After numerous protests by taxi operators in Kathmandu, the ministry has hiked the flag-drop charge to Rs60 from the existing Rs 14 and the fare to Rs9.80 per 200 metres after the first 1 kilometer from the existing Rs7.80 per 200 meters. The fare will come into effect from January 15.
The government has revised the cab fare after a gap of 10 years.
The last time the taxi fare was revised was in 2012. But taxi drivers and operators say they are not happy as the hike is in name only and does not give them any relief from the losses they suffered due to the pandemic and the lockdowns.
Last year in July, the Department of Transport Management had allowed transport operators to jack up bus fare on inter-provincial routes by a sharp 28 percent.
“Earlier the government increased bus fare by 28 percent, but with taxis the hike is just 20 percent. This nominal increase does not provide us any relief,” complained Arjun Prasad Gautam, chairman of Nepal Metre Taxi Association.
“Market prices including the price of fuel have skyrocketed. The new revision is unjust because taxi operators have bank loans to service and they were among the hardest hit by the Covid lockdowns,” said Gautam.
Along with the revision, the provincial ministry has said cabbies will need to mandatorily give their business cards to their passengers and such cards should have their contact number and license plate number.
Prakash Adhikari, section officer at the ministry claimed the newly fixed fare is scientific and the ministry will deploy staff to see if the cabbies are charging passengers more than the metered fare and whether they issue receipts. “Since the flag-drop charge has been hiked to Rs 60, taxi drivers will not be refusing short-distance passengers anymore,” said Adhikari.
“I am not surprised they are still complaining because they always want more,” he added
The most common complaint among taxi passengers in Kathmandu is taxis refuse to take short-distance passengers and demand more than metered fare.
“This revision of price will motivate people to use cabs only for long distances, so that they don’t have to pay much. Meanwhile we will keep monitoring to ensure no passenger is cheated,” added Adhikari. He further said the ministry has already coordinated with the traffic police to closely monitor taxis.

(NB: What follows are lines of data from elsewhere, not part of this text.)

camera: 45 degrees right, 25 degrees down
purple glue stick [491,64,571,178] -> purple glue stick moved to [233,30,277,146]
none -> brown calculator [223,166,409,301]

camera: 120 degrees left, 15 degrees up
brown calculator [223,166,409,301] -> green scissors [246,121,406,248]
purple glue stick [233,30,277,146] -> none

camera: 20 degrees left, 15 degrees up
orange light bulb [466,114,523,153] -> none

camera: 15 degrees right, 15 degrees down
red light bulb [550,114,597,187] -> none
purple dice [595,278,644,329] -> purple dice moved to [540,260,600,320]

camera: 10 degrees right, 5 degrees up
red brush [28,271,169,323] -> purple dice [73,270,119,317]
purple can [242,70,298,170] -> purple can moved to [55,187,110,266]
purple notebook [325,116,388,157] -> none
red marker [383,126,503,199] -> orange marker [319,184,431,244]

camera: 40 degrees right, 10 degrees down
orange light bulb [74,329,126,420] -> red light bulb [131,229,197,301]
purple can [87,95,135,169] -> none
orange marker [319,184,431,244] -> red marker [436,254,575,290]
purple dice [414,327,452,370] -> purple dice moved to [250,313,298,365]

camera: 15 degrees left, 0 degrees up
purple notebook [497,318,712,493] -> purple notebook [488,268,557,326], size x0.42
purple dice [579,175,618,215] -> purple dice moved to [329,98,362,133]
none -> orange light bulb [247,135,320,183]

Gautam, chairman of Nepal Metre Taxi Association, however, says the provincial ministry’s decision was unilateral and they were not consulted. He even claimed that the Nepal Standards and Metrology Department, the body responsible for enforcing measurement standards including the taxi meters, will not be able to keep track of over 12,500 taxis operating in the Bagmati Province. “They can only check around 30-50 taxis a day, so their claim of monitoring taxis is just a gimmick,” said Gautam.
Traffic police reports of several years suggest taxi meter tampering is rampant in Kathmandu Valley.
When asked about the taxi fare revision, spokesperson at the Department of Transport Loknath Bhusal said the issue does not fall under his department’s jurisdiction after Nepal became a federal state. “But we would have provided suggestions had the provincial ministry consulted us,” said Bhusal.